It's Official: 3% Price Drop, 40% Sales Volume Decline
Existing Home Sales Dive 40% in November
Outlook for 2009 not good; Austin doing better than some markets.
By M.B. Taboada
AMERICAN-STATESMAN STAFF
Friday, December 19, 2008
Sales of existing homes in Central Texas plunged 40 percent last month, the largest decline on record, as the recession and credit crunch arrived full force in Austin.
The 990 sales were the lowest number for November since 1997, according to the Austin Board of Realtors.
And the median price fell 3 percent, the first drop in four years.
Real estate experts don't expect next year to be any better.
Consumer confidence has deteriorated, and while mortgage rates are falling fast, lenders have raised standards for mortgages. That has closed out some buyers who would have qualified under looser standards a year or two ago.
"The consumer is scared to death to buy anything because they are afraid for it to go down in value," said Mark Sprague, Austin partner for Residential Strategies Inc., which tracks the housing market. "I haven't seen consumer confidence this low in Austin since 2001, when we had the Internet bust. '09 will be slower, the slowest we've had since 1997."
Local experts said it was impossible to tell whether the housing market had hit bottom.
"For a while, it looked like Austin and Texas were immune to what's going on (nationally), and that's no longer the case," said John Rees, director of research for Angelou Economics in Austin. "Things are slowing down. Is it going to be less of a downturn locally or will it be delayed with us being the last ones to enter the recession and the last ones to exit it? I don't know."

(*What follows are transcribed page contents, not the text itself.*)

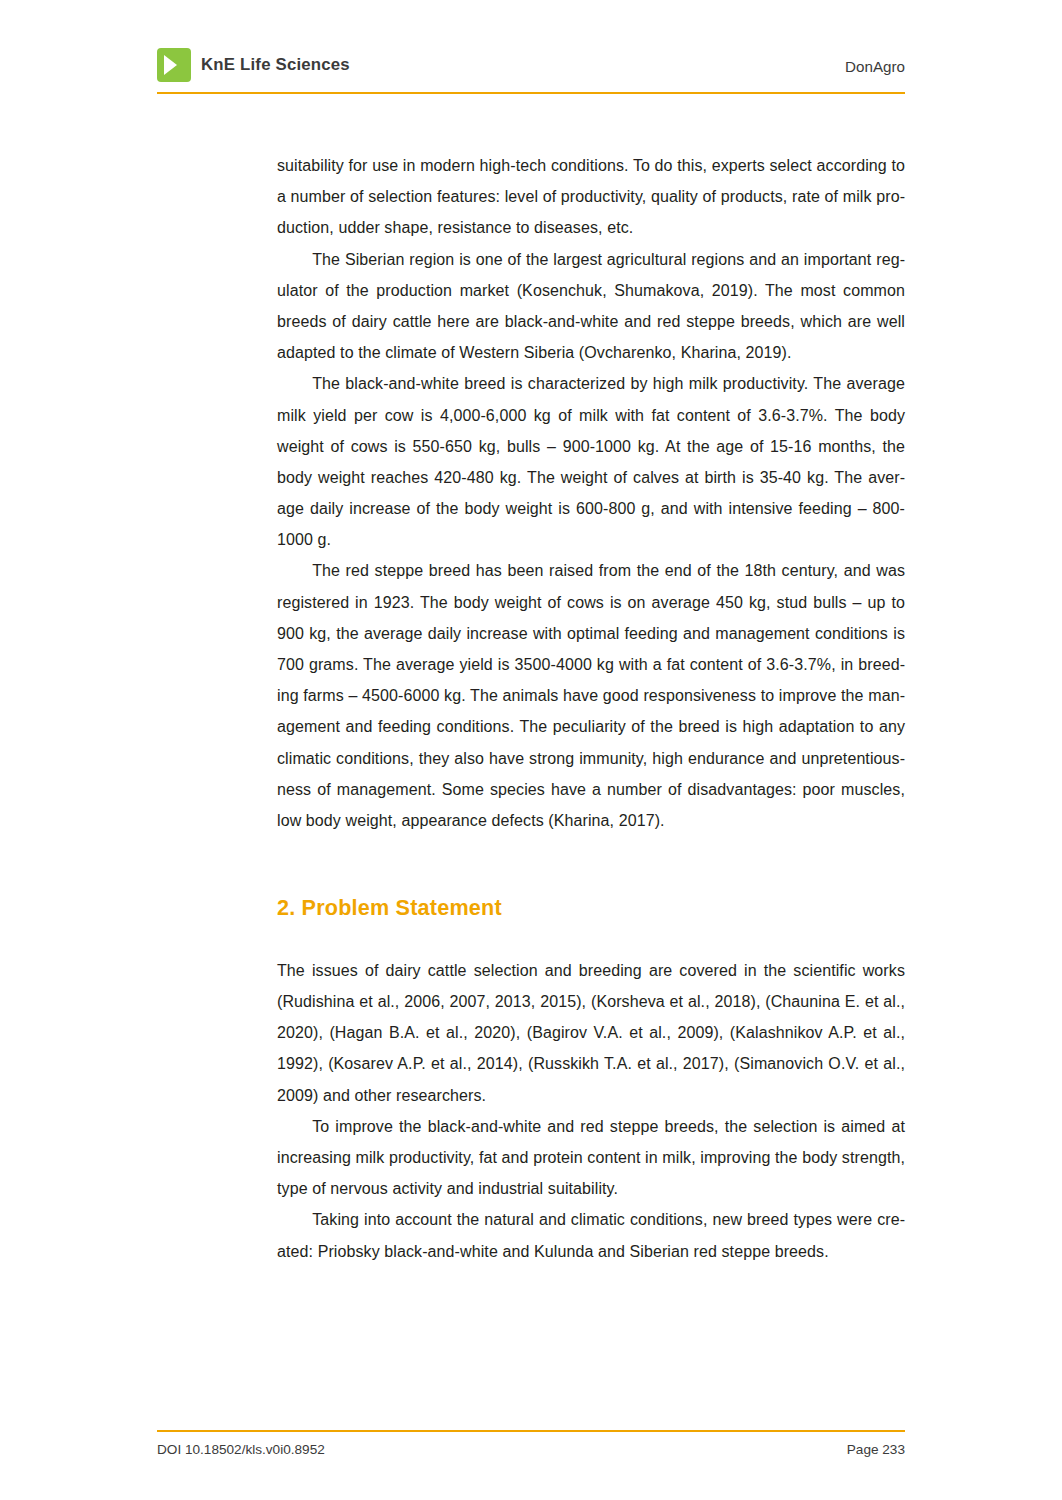KnE Life Sciences
DonAgro
suitability for use in modern high-tech conditions. To do this, experts select according to a number of selection features: level of productivity, quality of products, rate of milk production, udder shape, resistance to diseases, etc.
The Siberian region is one of the largest agricultural regions and an important regulator of the production market (Kosenchuk, Shumakova, 2019). The most common breeds of dairy cattle here are black-and-white and red steppe breeds, which are well adapted to the climate of Western Siberia (Ovcharenko, Kharina, 2019).
The black-and-white breed is characterized by high milk productivity. The average milk yield per cow is 4,000-6,000 kg of milk with fat content of 3.6-3.7%. The body weight of cows is 550-650 kg, bulls – 900-1000 kg. At the age of 15-16 months, the body weight reaches 420-480 kg. The weight of calves at birth is 35-40 kg. The average daily increase of the body weight is 600-800 g, and with intensive feeding – 800-1000 g.
The red steppe breed has been raised from the end of the 18th century, and was registered in 1923. The body weight of cows is on average 450 kg, stud bulls – up to 900 kg, the average daily increase with optimal feeding and management conditions is 700 grams. The average yield is 3500-4000 kg with a fat content of 3.6-3.7%, in breeding farms – 4500-6000 kg. The animals have good responsiveness to improve the management and feeding conditions. The peculiarity of the breed is high adaptation to any climatic conditions, they also have strong immunity, high endurance and unpretentiousness of management. Some species have a number of disadvantages: poor muscles, low body weight, appearance defects (Kharina, 2017).
2. Problem Statement
The issues of dairy cattle selection and breeding are covered in the scientific works (Rudishina et al., 2006, 2007, 2013, 2015), (Korsheva et al., 2018), (Chaunina E. et al., 2020), (Hagan B.A. et al., 2020), (Bagirov V.A. et al., 2009), (Kalashnikov A.P. et al., 1992), (Kosarev A.P. et al., 2014), (Russkikh T.A. et al., 2017), (Simanovich O.V. et al., 2009) and other researchers.
To improve the black-and-white and red steppe breeds, the selection is aimed at increasing milk productivity, fat and protein content in milk, improving the body strength, type of nervous activity and industrial suitability.
Taking into account the natural and climatic conditions, new breed types were created: Priobsky black-and-white and Kulunda and Siberian red steppe breeds.
DOI 10.18502/kls.v0i0.8952
Page 233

Charles Heimsath, president of Capital Market Research, said he expected the market to remain slow "through the first quarter of next year, until we get more assurance that the economy is stabilizing."
But he said Austin still is doing better than many other cities, thanks to continued job and population growth.
"Compared to other markets in the country, we are still healthy," Heimsath said. "There are other markets where prices have dropped 20 to 30 percent or more. For us to have a 3 percent decline is really very mild in comparison."
The picture is similar in other large Texas cities. Sales were down 33 percent and prices down 7 percent in the Dallas-Fort Worth area. Houston, whose economy has been healthy because of the oil industry, had a 32 percent drop in sales and a 7 percent price drop.
In the Austin area, the bulk of existing homes that sold in November were in the $200,000 to $400,000 price range.
New listings fell 17 percent to 2,021 in the month, as prospective sellers decided now was not the time to put their homes on the market.
But with the sluggish sales rate, active listings — the number of homes already on the market — rose 15 percent to 9,243.
Through November, sales were down 20 percent for the year, but the median price so far is up 3 percent to $190,000.
The Austin Board of Realtors said it is backing the four-point proposal by its national association to help bolster the housing market. The plan calls for the government to make a $7,500 first-time homebuyer tax credit available to all buyers and eliminate the repayment requirements; to make higher loan limits approved earlier this year for the Federal Housing Administration, Fannie Mae and Freddie Mac permanent; to direct more funds from the emergency Treasury bank relief program to mortgage relief and foreclosure prevention; and to permanently bar banks and banking conglomerates from engaging in real estate brokerage and management.